(Saved data entries)
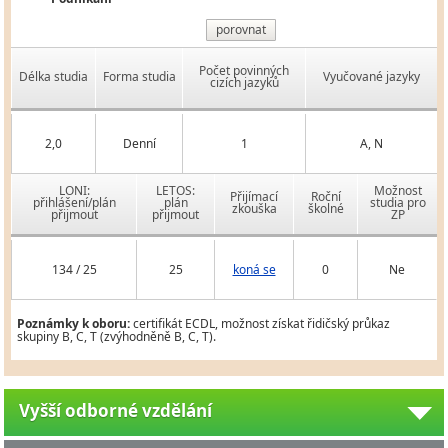
porovnat
Počet povinných
Délka studia
Forma studia
Vyučované jazyky
cizích jazyků
2,0
Denní
1
A, N
LONI:
LETOS:
Možnost
Přijímací
Roční
přihlášení/plán
plán
studia pro
zkouška
školné
přijmout
přijmout
ZP
134 / 25
25
koná se
0
Ne
Poznámky k oboru:
certifikát ECDL, možnost získat řidičský průkaz
skupiny B, C, T (zvýhodněně B, C, T).
Vyšší odborné vzdělání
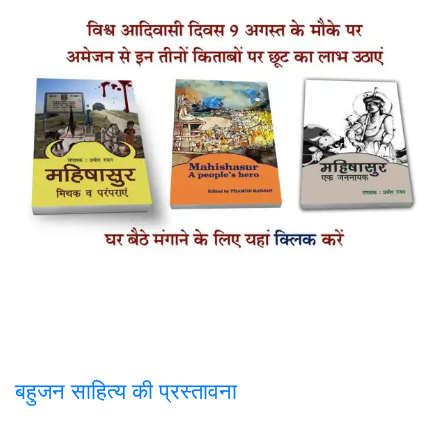
बहुजन साहित्य की प्रस्तावना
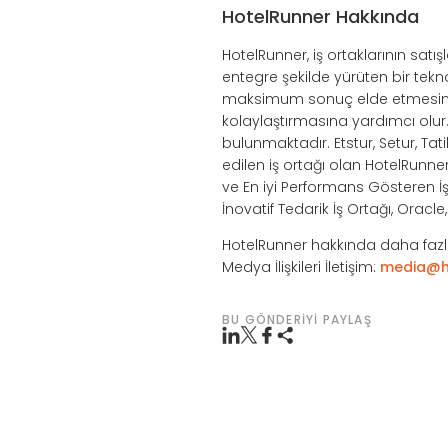
HotelRunner Hakkında
HotelRunner, iş ortaklarının sat
entegre şekilde yürüten bir tek
maksimum sonuç elde etmesini s
kolaylaştırmasına yardımcı olu
bulunmaktadır. Etstur, Setur, Tat
edilen iş ortağı olan HotelRunne
ve En iyi Performans Gösteren İş 
İnovatif Tedarik İş Ortağı, Oracl
HotelRunner hakkında daha fazla
Medya İlişkileri İletişim:
media@h
BU GÖNDERIYI PAYLAŞ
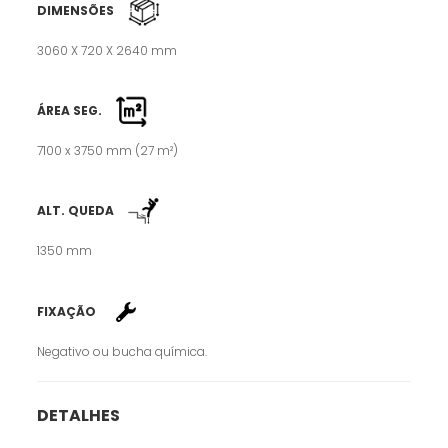
DIMENSÕES
3060 X 720 X 2640 mm
ÁREA SEG.
7100 x 3750 mm (27 m²)
ALT. QUEDA
1350 mm
FIXAÇÃO
Negativo ou bucha química.
DETALHES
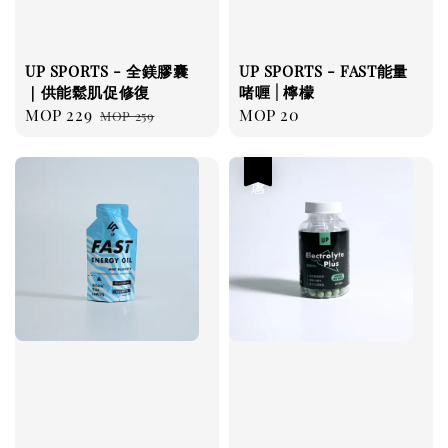
UP SPORTS - 全鎂膠囊
UP SPORTS - FAST能量
｜供能鬆肌促修復
啫喱 | 檸檬
Sale
MOP 229
Regular
Regular
MOP 20
MOP 259
price
price
price
優惠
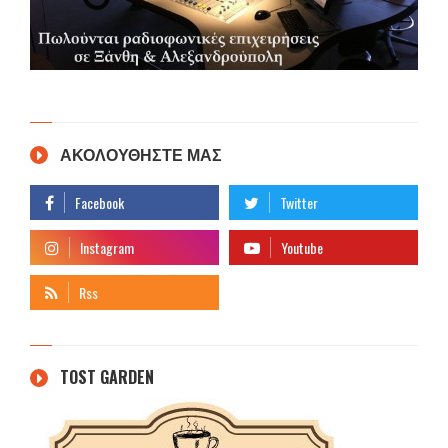
ΑΚΟΛΟΥΘΗΣΤΕ ΜΑΣ
TOST GARDEN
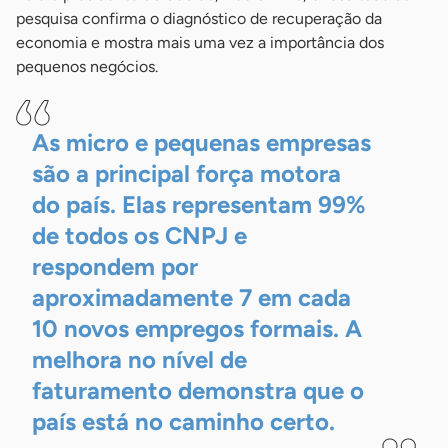
pesquisa confirma o diagnóstico de recuperação da
economia e mostra mais uma vez a importância dos
pequenos negócios.
As micro e pequenas empresas
são a principal força motora
do país. Elas representam 99%
de todos os CNPJ e
respondem por
aproximadamente 7 em cada
10 novos empregos formais. A
melhora no nível de
faturamento demonstra que o
país está no caminho
certo.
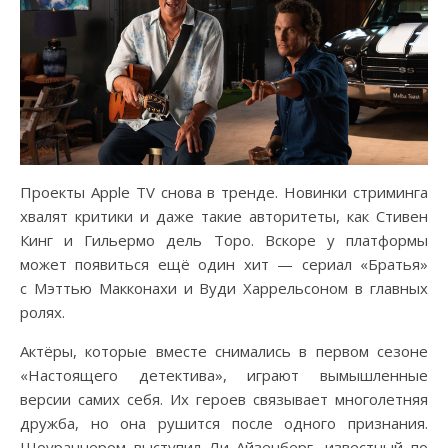
Проекты Apple TV снова в тренде. Новинки стриминга
хвалят критики и даже такие авторитеты, как Стивен
Кинг и Гильермо дель Торо. Вскоре у платформы
может появиться ещё один хит — сериал «Братья»
с Мэттью Макконахи и Вуди Харрельсоном в главных
ролях.
Актёры, которые вместе снимались в первом сезоне
«Настоящего детектива», играют вымышленные
версии самих себя. Их героев связывает многолетняя
дружба, но она рушится после одного признания.
Шоураннером выступил Ли Айзенберг, известный по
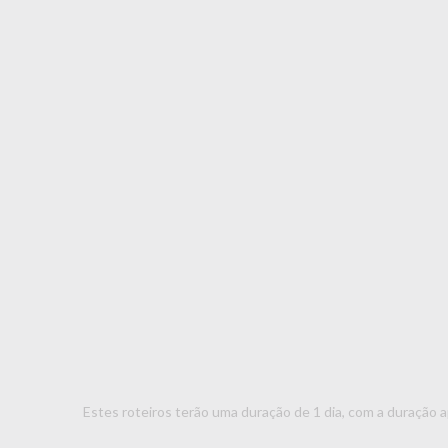
Estes roteiros terão uma duração de 1 dia, com a duração 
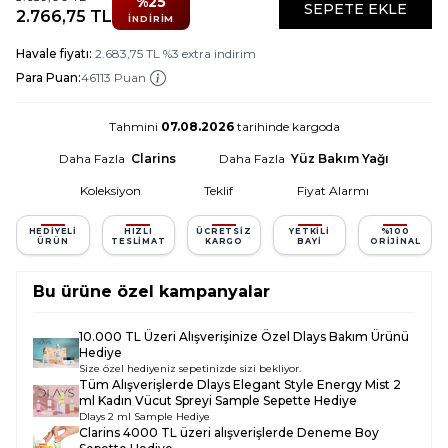
%
25
SEPETE EKLE
2.766,75
TL
İNDIRIM
Havale fiyatı:
2.683,75
TL
%
3
extra indirim
Para Puan:
46113 Puan
Tahmini
07.08.2026
tarihinde kargoda
Daha Fazla
Clarins
Daha Fazla
Yüz Bakım Yağı
Koleksiyon
Teklif
Fiyat Alarmı
HEDIYELI
HIZLI
ÜCRETSIZ
YETKILI
%100
ÜRÜN
TESLIMAT
KARGO
BAYI
ORIJINAL
Bu ürüne özel kampanyalar
10.000 TL Üzeri Alışverişinize Özel Dlays Bakım Ürünü
Hediye
Size özel hediyeniz sepetinizde sizi bekliyor.
Tüm Alışverişlerde
Dlays Elegant Style Energy Mist 2
ml Kadın Vücut Spreyi Sample
Sepette Hediye
Dlays 2 ml Sample Hediye
Clarins 4000 TL üzeri alışverişlerde Deneme Boy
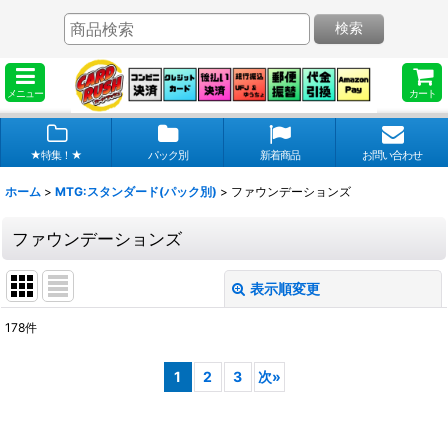
検索
メニュー
カート
★特集！★
パック別
新着商品
お問い合わせ
ホーム
>
MTG:スタンダード(パック別)
>
ファウンデーションズ
ファウンデーションズ
表示順変更
閉じる
178
件
表示数
:
1
2
3
次
»
在庫あり
並び順
:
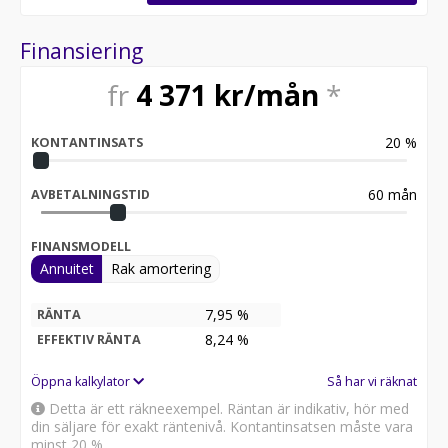
Möjlighet till 12-60 månaders garanti
Finansiering
Servicehistorik:
2019-06-05 - 1510 mil
fr
4 371
kr/mån
*
2020-06-05 - 3067 mil
2021-08-04 - 4256 mil
2022-07-20 - 5752 mil
20
%
KONTANTINSATS
2023-06-21 - 7584 mil
2024-06-05 - 9364 mil
2025-06-05 - 10895 mil
60
mån
AVBETALNINGSTID
2026-05-05 - 12708 mil
FINANSMODELL
Besök
Annuitet
Rak amortering
för att:
• Se närbilder och film på bilen
• Reservera bilen direkt online
7,95 %
RÄNTA
• Få mer info om utrustning och tillval
8,24
%
EFFEKTIV RÄNTA
Därför ska du välja Riddermark Bil:
Öppna kalkylator
Så har vi räknat
* Störst i Sverige på begagnade bilar
Detta är ett räkneexempel. Räntan är indikativ, hör med
* Erbjuder hemleverans i hela Sverige
din säljare för exakt räntenivå. Kontantinsatsen måste vara
* 14 dagars helförsäkring via Folksam
minst 20 %.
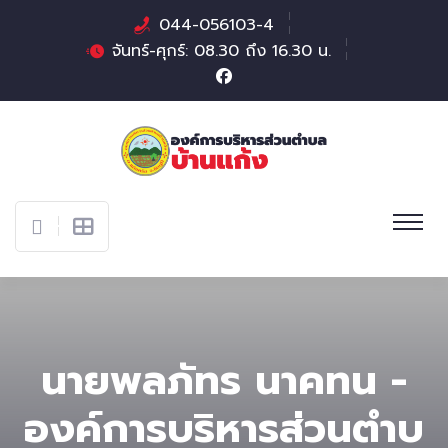
044-056103-4
จันทร์-ศุกร์: 08.30 ถึง 16.30 น.
นายพลภัทร นาคทน -
องค์การบริหารส่วนตําบ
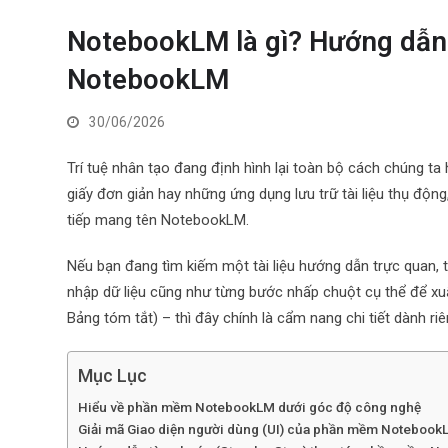
NotebookLM là gì? Hướng dẫn
NotebookLM
30/06/2026
Trí tuệ nhân tạo đang định hình lại toàn bộ cách chúng ta
giấy đơn giản hay những ứng dụng lưu trữ tài liệu thụ độ
tiếp mang tên NotebookLM.
Nếu bạn đang tìm kiếm một tài liệu hướng dẫn trực quan, tập
nhập dữ liệu cũng như từng bước nhấp chuột cụ thể để xu
Bảng tóm tắt) – thì đây chính là cẩm nang chi tiết dành ri
Mục Lục
Hiểu về phần mềm NotebookLM dưới góc độ công nghệ
Giải mã Giao diện người dùng (UI) của phần mềm Notebook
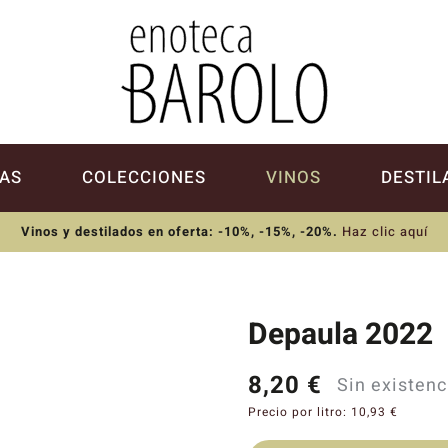
AS
COLECCIONES
VINOS
DESTIL
Vinos y destilados en oferta: -10%, -15%, -20%
.
Haz clic aquí
Depaula 2022
8,20
€
Sin existenc
Precio por litro:
10,93
€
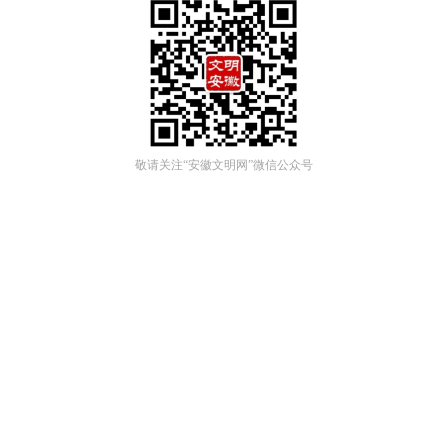
敬请关注“安徽文明网”微信公众号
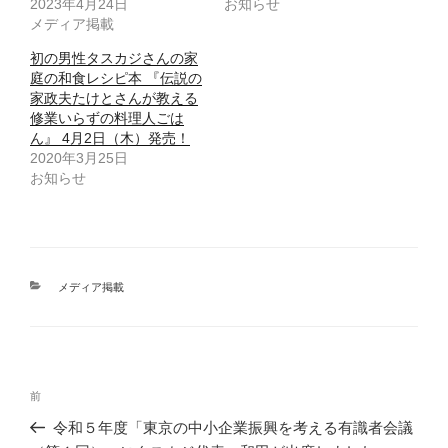
2023年4月24日
お知らせ
メディア掲載
初の男性タスカジさんの家
庭の和食レシピ本 『伝説の
家政夫たけとさんが教える
修業いらずの料理人ごは
ん』 4月2日（木）発売！
2020年3月25日
お知らせ
カ
メディア掲載
テ
ゴ
リ
ー
投
前
前
稿
の
令和５年度「東京の中小企業振興を考える有識者会議
ナ
投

= Aim of the exercise =
Every record must be copied exactly, with the pictures left out.

= Output for this exercise =
porovnat
Počet povinných
Délka studia
Forma studia
Vyučované jazyky
cizích jazyků
2,0
Denní
1
A, N
LONI:
LETOS:
Možnost
Přijímací
Roční
přihlášení/plán
plán
studia pro
zkouška
školné
přijmout
přijmout
ZP
134 / 25
25
koná se
0
Ne
Poznámky k oboru:
certifikát ECDL, možnost získat řidičský průkaz
skupiny B, C, T (zvýhodněně B, C, T).
Vyšší odborné vzdělání
बहुजन साहित्य की प्रस्तावना
HotelRunner Hakkında
HotelRunner, iş ortaklarının sat
entegre şekilde yürüten bir tek
maksimum sonuç elde etmesini s
kolaylaştırmasına yardımcı olu
bulunmaktadır. Etstur, Setur, Tat
edilen iş ortağı olan HotelRunne
ve En iyi Performans Gösteren İş 
İnovatif Tedarik İş Ortağı, Oracl
HotelRunner hakkında daha fazla
Medya İlişkileri İletişim:
media@h
BU GÖNDERIYI PAYLAŞ
DIMENSÕES
3060 X 720 X 2640 mm
ÁREA SEG.
7100 x 3750 mm (27 m²)
ALT. QUEDA
1350 mm
FIXAÇÃO
Negativo ou bucha química.
DETALHES
UP SPORTS - 全鎂膠囊
UP SPORTS - FAST能量
｜供能鬆肌促修復
啫喱 | 檸檬
Sale
MOP 229
Regular
Regular
MOP 20
MOP 259
price
price
price
優惠
ΑΚΟΛΟΥΘΗΣΤΕ ΜΑΣ
TOST GARDEN
pesquisa confirma o diagnóstico de recuperação da
economia e mostra mais uma vez a importância dos
pequenos negócios.
As micro e pequenas empresas
são a principal força motora
do país. Elas representam 99%
de todos os CNPJ e
respondem por
aproximadamente 7 em cada
10 novos empregos formais. A
melhora no nível de
faturamento demonstra que o
país está no caminho
certo.
Проекты Apple TV снова в тренде. Новинки стриминга
хвалят критики и даже такие авторитеты, как Стивен
Кинг и Гильермо дель Торо. Вскоре у платформы
может появиться ещё один хит — сериал «Братья»
с Мэттью Макконахи и Вуди Харрельсоном в главных
ролях.
Актёры, которые вместе снимались в первом сезоне
«Настоящего детектива», играют вымышленные
версии самих себя. Их героев связывает многолетняя
дружба, но она рушится после одного признания.
Шоураннером выступил Ли Айзенберг, известный по
Estes roteiros terão uma duração de 1 dia, com a duração 
%
25
SEPETE EKLE
2.766,75
TL
İNDIRIM
Havale fiyatı:
2.683,75
TL
%
3
extra indirim
Para Puan:
46113 Puan
Tahmini
07.08.2026
tarihinde kargoda
Daha Fazla
Clarins
Daha Fazla
Yüz Bakım Yağı
Koleksiyon
Teklif
Fiyat Alarmı
HEDIYELI
HIZLI
ÜCRETSIZ
YETKILI
%100
ÜRÜN
TESLIMAT
KARGO
BAYI
ORIJINAL
Bu ürüne özel kampanyalar
10.000 TL Üzeri Alışverişinize Özel Dlays Bakım Ürünü
Hediye
Size özel hediyeniz sepetinizde sizi bekliyor.
Tüm Alışverişlerde
Dlays Elegant Style Energy Mist 2
ml Kadın Vücut Spreyi Sample
Sepette Hediye
Dlays 2 ml Sample Hediye
Clarins 4000 TL üzeri alışverişlerde Deneme Boy
検索
メニュー
カート
★特集！★
パック別
新着商品
お問い合わせ
ホーム
>
MTG:スタンダード(パック別)
>
ファウンデーションズ
ファウンデーションズ
表示順変更
閉じる
178
件
表示数
:
1
2
3
次
»
在庫あり
並び順
:
Möjlighet till 12-60 månaders garanti
Finansiering
Servicehistorik:
2019-06-05 - 1510 mil
fr
4 371
kr/mån
*
2020-06-05 - 3067 mil
2021-08-04 - 4256 mil
2022-07-20 - 5752 mil
20
%
KONTANTINSATS
2023-06-21 - 7584 mil
2024-06-05 - 9364 mil
2025-06-05 - 10895 mil
60
mån
AVBETALNINGSTID
2026-05-05 - 12708 mil
FINANSMODELL
Besök
Annuitet
Rak amortering
för att:
• Se närbilder och film på bilen
• Reservera bilen direkt online
7,95 %
RÄNTA
• Få mer info om utrustning och tillval
8,24
%
EFFEKTIV RÄNTA
Därför ska du välja Riddermark Bil:
Öppna kalkylator
Så har vi räknat
* Störst i Sverige på begagnade bilar
Detta är ett räkneexempel. Räntan är indikativ, hör med
* Erbjuder hemleverans i hela Sverige
din säljare för exakt räntenivå. Kontantinsatsen måste vara
* 14 dagars helförsäkring via Folksam
minst 20 %.
044-056103-4
จันทร์-ศุกร์: 08.30 ถึง 16.30 น.
นายพลภัทร นาคทน -
องค์การบริหารส่วนตําบ
NotebookLM là gì? Hướng dẫn
NotebookLM
30/06/2026
Trí tuệ nhân tạo đang định hình lại toàn bộ cách chúng ta
giấy đơn giản hay những ứng dụng lưu trữ tài liệu thụ độ
tiếp mang tên NotebookLM.
Nếu bạn đang tìm kiếm một tài liệu hướng dẫn trực quan, tập
nhập dữ liệu cũng như từng bước nhấp chuột cụ thể để xu
Bảng tóm tắt) – thì đây chính là cẩm nang chi tiết dành ri
Mục Lục
Hiểu về phần mềm NotebookLM dưới góc độ công nghệ
Giải mã Giao diện người dùng (UI) của phần mềm Notebook
AS
COLECCIONES
VINOS
DESTIL
Vinos y destilados en oferta: -10%, -15%, -20%
.
Haz clic aquí
Depaula 2022
8,20
€
Sin existenc
Precio por litro:
10,93
€
敬请关注“安徽文明网”微信公众号
2023年4月24日
お知らせ
メディア掲載
初の男性タスカジさんの家
庭の和食レシピ本 『伝説の
家政夫たけとさんが教える
修業いらずの料理人ごは
ん』 4月2日（木）発売！
2020年3月25日
お知らせ
カ
メディア掲載
テ
ゴ
リ
ー
投
前
前
稿
の
令和５年度「東京の中小企業振興を考える有識者会議
ナ
投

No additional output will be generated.